WHAT YOU NEED TO DO
Reproduce without change the data between the line containing "scientific name: Spinus tristis" and the line containing "scientific name: Campaea margaritaria", inclusive.

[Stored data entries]
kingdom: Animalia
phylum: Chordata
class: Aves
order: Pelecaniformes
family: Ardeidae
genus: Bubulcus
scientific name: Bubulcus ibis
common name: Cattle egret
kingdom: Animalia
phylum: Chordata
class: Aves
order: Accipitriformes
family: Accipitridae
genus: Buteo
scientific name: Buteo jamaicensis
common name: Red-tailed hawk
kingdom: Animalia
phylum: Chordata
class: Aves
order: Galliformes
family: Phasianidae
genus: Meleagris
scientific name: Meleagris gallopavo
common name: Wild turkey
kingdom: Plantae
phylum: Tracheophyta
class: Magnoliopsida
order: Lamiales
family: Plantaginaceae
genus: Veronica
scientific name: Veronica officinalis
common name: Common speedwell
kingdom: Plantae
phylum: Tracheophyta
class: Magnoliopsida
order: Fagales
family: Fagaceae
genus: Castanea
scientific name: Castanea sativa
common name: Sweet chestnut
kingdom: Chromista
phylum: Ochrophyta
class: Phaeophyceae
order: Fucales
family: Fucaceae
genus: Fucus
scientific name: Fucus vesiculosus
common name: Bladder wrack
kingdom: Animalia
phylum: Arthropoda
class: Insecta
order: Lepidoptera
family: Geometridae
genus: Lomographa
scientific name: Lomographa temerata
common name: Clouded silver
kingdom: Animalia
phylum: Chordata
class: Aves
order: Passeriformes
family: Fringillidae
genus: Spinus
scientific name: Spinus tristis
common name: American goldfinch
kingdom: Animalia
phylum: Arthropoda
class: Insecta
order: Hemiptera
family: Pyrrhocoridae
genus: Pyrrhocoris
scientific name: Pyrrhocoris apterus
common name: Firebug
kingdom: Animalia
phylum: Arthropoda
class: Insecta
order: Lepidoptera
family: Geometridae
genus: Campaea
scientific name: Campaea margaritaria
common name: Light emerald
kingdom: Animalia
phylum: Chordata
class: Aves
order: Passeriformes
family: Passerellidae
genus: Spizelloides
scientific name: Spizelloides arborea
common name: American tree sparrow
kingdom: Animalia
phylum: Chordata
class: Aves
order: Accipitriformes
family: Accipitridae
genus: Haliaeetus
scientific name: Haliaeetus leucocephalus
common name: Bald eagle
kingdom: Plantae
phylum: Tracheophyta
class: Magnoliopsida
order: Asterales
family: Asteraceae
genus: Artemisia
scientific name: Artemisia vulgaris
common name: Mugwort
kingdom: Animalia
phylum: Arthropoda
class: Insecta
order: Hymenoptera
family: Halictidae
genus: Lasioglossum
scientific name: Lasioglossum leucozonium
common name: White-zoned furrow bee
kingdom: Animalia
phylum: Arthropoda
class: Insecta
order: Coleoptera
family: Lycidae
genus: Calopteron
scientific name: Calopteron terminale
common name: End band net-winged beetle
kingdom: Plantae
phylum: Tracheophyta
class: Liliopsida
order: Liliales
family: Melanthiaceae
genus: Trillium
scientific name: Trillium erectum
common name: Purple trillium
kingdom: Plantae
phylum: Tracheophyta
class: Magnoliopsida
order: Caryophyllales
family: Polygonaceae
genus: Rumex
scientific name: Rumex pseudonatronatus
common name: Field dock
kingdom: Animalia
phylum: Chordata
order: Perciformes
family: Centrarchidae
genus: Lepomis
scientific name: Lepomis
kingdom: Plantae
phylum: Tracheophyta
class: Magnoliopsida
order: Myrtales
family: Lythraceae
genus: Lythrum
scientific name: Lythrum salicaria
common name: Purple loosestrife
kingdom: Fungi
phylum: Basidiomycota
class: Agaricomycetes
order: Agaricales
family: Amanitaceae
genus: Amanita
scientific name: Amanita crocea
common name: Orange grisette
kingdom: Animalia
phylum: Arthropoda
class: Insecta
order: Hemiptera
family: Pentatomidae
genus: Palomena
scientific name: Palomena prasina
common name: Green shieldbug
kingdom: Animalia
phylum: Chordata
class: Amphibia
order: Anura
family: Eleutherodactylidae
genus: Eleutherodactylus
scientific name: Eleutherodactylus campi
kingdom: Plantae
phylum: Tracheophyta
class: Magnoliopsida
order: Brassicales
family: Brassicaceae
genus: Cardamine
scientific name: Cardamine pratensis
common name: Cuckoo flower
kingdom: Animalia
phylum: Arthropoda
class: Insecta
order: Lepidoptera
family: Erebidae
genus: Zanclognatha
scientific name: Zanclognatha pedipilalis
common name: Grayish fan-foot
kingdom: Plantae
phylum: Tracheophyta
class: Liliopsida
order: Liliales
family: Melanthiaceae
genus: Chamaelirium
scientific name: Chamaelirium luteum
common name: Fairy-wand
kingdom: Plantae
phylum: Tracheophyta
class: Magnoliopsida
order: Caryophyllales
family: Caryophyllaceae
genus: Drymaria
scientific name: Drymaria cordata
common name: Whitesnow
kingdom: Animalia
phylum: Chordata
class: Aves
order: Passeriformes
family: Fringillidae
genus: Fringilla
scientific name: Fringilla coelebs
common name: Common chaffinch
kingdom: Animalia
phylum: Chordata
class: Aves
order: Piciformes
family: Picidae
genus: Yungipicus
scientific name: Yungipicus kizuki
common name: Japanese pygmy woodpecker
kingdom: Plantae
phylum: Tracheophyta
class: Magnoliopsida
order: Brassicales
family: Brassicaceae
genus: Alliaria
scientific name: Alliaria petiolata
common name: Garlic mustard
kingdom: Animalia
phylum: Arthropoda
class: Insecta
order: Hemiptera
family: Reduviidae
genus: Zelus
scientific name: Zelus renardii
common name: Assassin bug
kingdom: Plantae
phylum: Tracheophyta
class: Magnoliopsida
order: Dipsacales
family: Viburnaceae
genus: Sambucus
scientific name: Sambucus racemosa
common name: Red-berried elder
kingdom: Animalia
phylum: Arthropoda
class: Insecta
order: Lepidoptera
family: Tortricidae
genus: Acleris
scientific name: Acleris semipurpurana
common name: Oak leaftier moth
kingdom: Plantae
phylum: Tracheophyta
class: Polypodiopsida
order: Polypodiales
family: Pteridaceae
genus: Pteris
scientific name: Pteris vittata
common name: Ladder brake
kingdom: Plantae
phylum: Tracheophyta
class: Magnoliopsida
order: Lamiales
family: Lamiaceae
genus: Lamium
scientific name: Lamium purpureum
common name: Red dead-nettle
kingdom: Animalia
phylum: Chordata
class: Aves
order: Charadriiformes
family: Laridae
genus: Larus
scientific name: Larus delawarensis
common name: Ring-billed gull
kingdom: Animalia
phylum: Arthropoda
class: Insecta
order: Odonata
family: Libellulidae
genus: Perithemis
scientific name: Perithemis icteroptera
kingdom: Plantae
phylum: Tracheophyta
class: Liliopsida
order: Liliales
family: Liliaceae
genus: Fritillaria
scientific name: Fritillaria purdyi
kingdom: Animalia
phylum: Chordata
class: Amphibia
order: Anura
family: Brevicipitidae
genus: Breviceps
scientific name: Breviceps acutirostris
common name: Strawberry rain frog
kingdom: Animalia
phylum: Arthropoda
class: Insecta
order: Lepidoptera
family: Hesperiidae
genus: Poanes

RESPONSE TO THE TASK
scientific name: Spinus tristis
common name: American goldfinch
kingdom: Animalia
phylum: Arthropoda
class: Insecta
order: Hemiptera
family: Pyrrhocoridae
genus: Pyrrhocoris
scientific name: Pyrrhocoris apterus
common name: Firebug
kingdom: Animalia
phylum: Arthropoda
class: Insecta
order: Lepidoptera
family: Geometridae
genus: Campaea
scientific name: Campaea margaritaria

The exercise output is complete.